Surgical Considerations
Surgery is indicated ONLY when:
- Persistent pain interferes with daily activities after 3-6 months of dedicated conservative therapy 4, 5
- Recurrent involuntary subluxations cause functional limitation despite rehabilitation 8
- Patient demonstrates compliance with conservative measures and cessation of voluntary subluxation 4
Surgery is contraindicated when:
- Instability is painless and voluntary 4
- Generalized ligamentous laxity is present without specific traumatic pathology 5
- Patient continues voluntary subluxation behaviors 4
Surgical options when indicated:
- Arthroscopic capsular plication for unidirectional instability without significant bone loss 8, 5
- Open capsular shift for multidirectional instability with inferior capsular redundancy 4, 5
- Both techniques show equivalent outcomes in high-demand populations when properly selected 8
Common Pitfalls to Avoid
Do not operate on voluntary, painless instability, as outcomes are universally poor and patients continue subluxation behaviors postoperatively 4. Pain is the principal indicator for surgical intervention 4.

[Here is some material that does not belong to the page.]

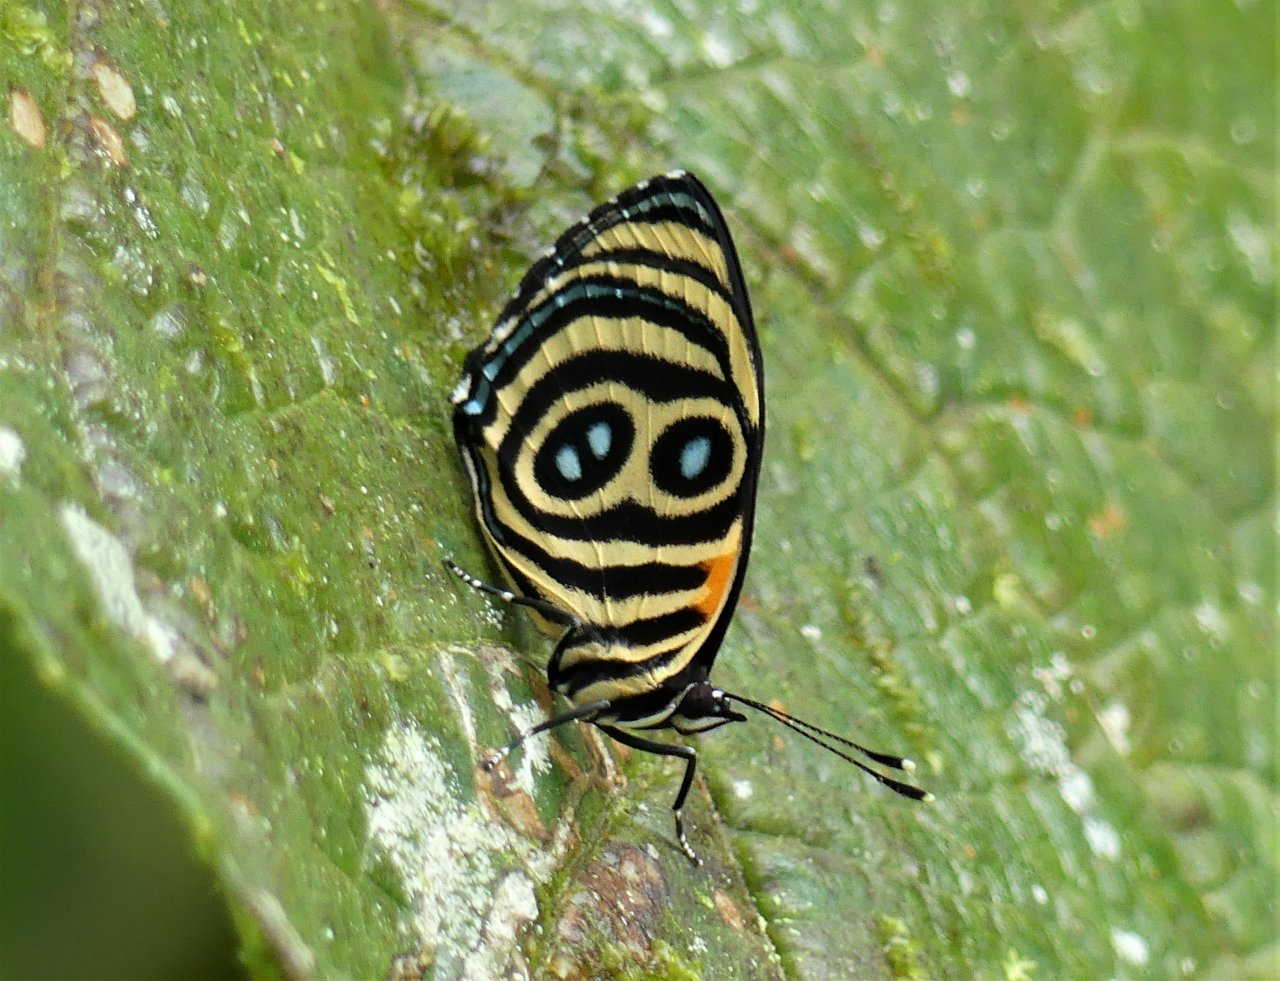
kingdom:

Do not overlook POTS and associated connective tissue disorders, as these patients have systemic collagen abnormalities that predispose to surgical failure and require lifelong conservative management 5.
Do not allow aggressive passive range-of-motion exercises, as evidence supporting aggressive stretching is lacking and can worsen capsular laxity 3.
Do not proceed to surgery without documenting 3-6 months of supervised, compliant conservative therapy, as most patients respond to appropriate rehabilitation 4, 5.